## Task details
Look for the line containing "23: (182, 202)" in the listing below; from there, output every line exactly, the last one included.

## Data supplied
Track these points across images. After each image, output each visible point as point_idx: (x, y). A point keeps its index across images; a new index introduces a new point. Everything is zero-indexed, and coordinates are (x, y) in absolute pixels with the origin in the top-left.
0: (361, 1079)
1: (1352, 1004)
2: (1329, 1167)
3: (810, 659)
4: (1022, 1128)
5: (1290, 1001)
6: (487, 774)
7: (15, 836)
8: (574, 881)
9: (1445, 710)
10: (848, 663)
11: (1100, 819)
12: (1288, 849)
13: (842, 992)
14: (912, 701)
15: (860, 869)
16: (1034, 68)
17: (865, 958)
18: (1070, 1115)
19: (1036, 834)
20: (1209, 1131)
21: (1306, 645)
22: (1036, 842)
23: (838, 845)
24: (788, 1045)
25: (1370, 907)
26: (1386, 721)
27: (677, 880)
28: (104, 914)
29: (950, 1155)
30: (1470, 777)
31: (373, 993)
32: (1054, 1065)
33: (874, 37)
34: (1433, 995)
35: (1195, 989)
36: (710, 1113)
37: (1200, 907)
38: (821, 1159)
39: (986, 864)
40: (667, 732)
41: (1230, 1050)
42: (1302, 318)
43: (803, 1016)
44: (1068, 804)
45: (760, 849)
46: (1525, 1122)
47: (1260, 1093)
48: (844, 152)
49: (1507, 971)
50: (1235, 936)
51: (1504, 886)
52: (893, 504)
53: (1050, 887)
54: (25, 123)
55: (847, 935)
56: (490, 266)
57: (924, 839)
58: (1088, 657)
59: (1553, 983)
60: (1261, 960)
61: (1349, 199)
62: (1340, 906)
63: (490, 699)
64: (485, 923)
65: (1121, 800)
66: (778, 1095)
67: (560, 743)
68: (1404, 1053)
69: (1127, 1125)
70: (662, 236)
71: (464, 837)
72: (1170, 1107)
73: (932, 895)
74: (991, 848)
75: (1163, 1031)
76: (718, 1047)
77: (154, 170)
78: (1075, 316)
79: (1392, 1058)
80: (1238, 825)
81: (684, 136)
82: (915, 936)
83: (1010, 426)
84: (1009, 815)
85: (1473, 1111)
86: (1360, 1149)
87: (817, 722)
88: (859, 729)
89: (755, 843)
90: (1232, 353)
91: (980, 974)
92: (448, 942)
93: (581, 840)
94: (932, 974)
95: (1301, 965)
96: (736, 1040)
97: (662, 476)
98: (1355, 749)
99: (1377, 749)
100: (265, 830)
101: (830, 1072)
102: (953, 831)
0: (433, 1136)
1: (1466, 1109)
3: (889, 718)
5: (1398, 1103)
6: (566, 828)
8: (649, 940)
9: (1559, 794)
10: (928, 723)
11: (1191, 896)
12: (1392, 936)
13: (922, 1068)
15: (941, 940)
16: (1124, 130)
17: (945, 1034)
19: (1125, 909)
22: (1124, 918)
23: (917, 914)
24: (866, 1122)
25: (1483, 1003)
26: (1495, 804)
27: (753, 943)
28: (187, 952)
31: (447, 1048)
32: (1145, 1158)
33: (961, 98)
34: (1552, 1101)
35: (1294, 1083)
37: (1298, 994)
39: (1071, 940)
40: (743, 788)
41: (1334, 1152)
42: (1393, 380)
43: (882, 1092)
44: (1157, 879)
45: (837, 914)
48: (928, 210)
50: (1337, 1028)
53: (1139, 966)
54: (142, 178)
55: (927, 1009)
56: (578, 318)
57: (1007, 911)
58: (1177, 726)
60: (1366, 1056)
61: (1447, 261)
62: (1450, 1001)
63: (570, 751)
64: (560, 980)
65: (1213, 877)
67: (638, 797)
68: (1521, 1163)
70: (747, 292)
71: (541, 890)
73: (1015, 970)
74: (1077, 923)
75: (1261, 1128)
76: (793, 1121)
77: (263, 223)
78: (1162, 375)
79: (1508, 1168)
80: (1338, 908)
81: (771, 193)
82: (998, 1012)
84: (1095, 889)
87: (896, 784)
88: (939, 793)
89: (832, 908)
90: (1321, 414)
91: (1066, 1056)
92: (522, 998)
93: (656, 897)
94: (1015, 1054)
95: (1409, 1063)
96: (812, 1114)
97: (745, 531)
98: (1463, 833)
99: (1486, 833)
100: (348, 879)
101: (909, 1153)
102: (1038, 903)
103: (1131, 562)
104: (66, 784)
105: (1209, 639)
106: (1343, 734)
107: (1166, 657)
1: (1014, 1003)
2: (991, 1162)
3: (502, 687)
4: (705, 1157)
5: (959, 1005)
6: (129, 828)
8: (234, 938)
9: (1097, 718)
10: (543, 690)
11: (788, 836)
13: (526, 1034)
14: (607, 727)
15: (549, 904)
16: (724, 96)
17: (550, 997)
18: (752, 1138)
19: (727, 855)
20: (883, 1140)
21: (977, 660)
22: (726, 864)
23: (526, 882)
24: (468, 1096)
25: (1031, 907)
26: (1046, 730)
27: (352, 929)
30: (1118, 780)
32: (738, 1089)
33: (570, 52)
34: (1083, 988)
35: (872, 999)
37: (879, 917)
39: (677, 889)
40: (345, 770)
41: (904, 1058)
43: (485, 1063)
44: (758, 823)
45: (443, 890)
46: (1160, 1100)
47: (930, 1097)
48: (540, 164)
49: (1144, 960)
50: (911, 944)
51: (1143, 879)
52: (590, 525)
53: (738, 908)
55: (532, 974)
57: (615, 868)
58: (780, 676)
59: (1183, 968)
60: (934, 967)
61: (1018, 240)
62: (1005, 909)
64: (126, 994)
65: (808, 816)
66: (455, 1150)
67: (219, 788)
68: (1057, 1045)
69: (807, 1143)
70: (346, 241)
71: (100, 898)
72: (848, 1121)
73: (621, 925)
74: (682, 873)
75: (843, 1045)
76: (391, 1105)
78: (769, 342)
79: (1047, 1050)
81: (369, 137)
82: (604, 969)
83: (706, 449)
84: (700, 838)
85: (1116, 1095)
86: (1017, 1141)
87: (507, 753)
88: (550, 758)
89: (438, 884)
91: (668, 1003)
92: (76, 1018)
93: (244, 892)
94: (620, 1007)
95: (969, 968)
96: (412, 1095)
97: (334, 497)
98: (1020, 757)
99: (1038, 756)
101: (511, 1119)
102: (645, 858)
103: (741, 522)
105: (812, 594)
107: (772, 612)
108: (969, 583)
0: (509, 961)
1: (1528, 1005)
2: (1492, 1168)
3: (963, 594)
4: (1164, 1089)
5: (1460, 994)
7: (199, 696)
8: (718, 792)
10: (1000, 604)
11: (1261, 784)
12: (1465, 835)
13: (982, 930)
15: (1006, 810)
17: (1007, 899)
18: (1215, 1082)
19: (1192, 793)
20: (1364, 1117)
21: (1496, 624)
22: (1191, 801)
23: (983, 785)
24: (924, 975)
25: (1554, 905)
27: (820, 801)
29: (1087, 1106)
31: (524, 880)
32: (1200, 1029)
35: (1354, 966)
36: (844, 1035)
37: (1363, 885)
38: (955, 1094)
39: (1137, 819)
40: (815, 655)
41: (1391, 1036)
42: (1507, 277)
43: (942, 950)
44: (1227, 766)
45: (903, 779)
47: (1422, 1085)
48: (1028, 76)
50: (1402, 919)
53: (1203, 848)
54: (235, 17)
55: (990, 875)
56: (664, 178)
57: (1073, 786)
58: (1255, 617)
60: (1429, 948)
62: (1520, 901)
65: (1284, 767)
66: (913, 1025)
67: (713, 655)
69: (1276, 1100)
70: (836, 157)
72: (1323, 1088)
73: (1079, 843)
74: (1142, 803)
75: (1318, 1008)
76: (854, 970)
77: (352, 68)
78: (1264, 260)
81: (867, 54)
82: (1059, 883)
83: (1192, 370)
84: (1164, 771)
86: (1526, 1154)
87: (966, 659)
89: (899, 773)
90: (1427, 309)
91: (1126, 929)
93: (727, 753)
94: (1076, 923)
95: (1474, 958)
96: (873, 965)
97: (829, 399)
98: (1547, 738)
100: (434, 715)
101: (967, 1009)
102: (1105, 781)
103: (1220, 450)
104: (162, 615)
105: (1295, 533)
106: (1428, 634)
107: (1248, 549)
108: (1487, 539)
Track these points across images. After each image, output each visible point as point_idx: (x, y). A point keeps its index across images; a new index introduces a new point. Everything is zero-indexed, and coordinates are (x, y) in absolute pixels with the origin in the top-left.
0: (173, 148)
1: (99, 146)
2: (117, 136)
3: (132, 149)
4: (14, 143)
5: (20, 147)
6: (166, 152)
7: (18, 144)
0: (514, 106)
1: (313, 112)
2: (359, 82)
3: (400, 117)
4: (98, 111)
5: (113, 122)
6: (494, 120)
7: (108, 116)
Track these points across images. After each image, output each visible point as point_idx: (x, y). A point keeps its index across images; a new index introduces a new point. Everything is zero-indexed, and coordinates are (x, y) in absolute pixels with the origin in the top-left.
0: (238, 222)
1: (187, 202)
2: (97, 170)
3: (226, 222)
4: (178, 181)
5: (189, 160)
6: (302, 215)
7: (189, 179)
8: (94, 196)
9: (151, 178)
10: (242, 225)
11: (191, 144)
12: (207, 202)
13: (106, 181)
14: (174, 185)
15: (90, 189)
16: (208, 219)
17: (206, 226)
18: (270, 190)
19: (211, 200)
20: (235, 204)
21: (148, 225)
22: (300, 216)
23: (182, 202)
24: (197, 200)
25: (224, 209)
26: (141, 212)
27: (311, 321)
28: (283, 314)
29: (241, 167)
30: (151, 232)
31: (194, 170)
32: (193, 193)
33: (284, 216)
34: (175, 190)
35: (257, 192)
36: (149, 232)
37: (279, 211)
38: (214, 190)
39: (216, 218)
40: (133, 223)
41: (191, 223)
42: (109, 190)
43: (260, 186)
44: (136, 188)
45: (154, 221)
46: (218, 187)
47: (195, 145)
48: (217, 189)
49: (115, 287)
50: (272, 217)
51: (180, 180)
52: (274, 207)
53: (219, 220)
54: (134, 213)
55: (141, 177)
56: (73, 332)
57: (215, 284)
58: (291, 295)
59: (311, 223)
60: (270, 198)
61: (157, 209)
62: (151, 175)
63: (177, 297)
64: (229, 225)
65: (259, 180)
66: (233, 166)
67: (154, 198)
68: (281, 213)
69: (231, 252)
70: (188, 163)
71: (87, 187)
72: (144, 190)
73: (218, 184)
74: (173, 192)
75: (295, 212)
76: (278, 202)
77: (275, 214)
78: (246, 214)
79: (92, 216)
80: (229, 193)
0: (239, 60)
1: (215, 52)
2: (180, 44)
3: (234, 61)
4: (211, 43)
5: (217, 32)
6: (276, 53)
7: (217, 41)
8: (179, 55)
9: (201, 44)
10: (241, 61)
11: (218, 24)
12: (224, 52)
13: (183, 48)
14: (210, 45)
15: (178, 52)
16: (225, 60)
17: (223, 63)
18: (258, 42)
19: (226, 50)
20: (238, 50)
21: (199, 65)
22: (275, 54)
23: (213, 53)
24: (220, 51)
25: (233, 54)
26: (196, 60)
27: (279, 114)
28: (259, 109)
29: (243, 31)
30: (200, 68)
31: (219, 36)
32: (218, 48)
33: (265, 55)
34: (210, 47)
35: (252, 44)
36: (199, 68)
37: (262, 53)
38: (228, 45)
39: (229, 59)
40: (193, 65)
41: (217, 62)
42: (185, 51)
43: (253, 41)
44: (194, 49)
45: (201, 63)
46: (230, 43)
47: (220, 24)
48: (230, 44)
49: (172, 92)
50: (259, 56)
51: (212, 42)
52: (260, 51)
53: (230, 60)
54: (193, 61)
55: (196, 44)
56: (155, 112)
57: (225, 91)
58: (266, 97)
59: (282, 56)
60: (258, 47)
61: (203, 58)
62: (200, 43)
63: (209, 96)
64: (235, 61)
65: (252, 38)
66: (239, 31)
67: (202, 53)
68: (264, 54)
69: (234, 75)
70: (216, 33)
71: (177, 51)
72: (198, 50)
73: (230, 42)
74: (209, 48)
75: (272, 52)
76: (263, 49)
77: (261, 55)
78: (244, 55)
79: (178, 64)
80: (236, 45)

## Result of the task
23: (182, 202)
24: (197, 200)
25: (224, 209)
26: (141, 212)
27: (311, 321)
28: (283, 314)
29: (241, 167)
30: (151, 232)
31: (194, 170)
32: (193, 193)
33: (284, 216)
34: (175, 190)
35: (257, 192)
36: (149, 232)
37: (279, 211)
38: (214, 190)
39: (216, 218)
40: (133, 223)
41: (191, 223)
42: (109, 190)
43: (260, 186)
44: (136, 188)
45: (154, 221)
46: (218, 187)
47: (195, 145)
48: (217, 189)
49: (115, 287)
50: (272, 217)
51: (180, 180)
52: (274, 207)
53: (219, 220)
54: (134, 213)
55: (141, 177)
56: (73, 332)
57: (215, 284)
58: (291, 295)
59: (311, 223)
60: (270, 198)
61: (157, 209)
62: (151, 175)
63: (177, 297)
64: (229, 225)
65: (259, 180)
66: (233, 166)
67: (154, 198)
68: (281, 213)
69: (231, 252)
70: (188, 163)
71: (87, 187)
72: (144, 190)
73: (218, 184)
74: (173, 192)
75: (295, 212)
76: (278, 202)
77: (275, 214)
78: (246, 214)
79: (92, 216)
80: (229, 193)
0: (239, 60)
1: (215, 52)
2: (180, 44)
3: (234, 61)
4: (211, 43)
5: (217, 32)
6: (276, 53)
7: (217, 41)
8: (179, 55)
9: (201, 44)
10: (241, 61)
11: (218, 24)
12: (224, 52)
13: (183, 48)
14: (210, 45)
15: (178, 52)
16: (225, 60)
17: (223, 63)
18: (258, 42)
19: (226, 50)
20: (238, 50)
21: (199, 65)
22: (275, 54)
23: (213, 53)
24: (220, 51)
25: (233, 54)
26: (196, 60)
27: (279, 114)
28: (259, 109)
29: (243, 31)
30: (200, 68)
31: (219, 36)
32: (218, 48)
33: (265, 55)
34: (210, 47)
35: (252, 44)
36: (199, 68)
37: (262, 53)
38: (228, 45)
39: (229, 59)
40: (193, 65)
41: (217, 62)
42: (185, 51)
43: (253, 41)
44: (194, 49)
45: (201, 63)
46: (230, 43)
47: (220, 24)
48: (230, 44)
49: (172, 92)
50: (259, 56)
51: (212, 42)
52: (260, 51)
53: (230, 60)
54: (193, 61)
55: (196, 44)
56: (155, 112)
57: (225, 91)
58: (266, 97)
59: (282, 56)
60: (258, 47)
61: (203, 58)
62: (200, 43)
63: (209, 96)
64: (235, 61)
65: (252, 38)
66: (239, 31)
67: (202, 53)
68: (264, 54)
69: (234, 75)
70: (216, 33)
71: (177, 51)
72: (198, 50)
73: (230, 42)
74: (209, 48)
75: (272, 52)
76: (263, 49)
77: (261, 55)
78: (244, 55)
79: (178, 64)
80: (236, 45)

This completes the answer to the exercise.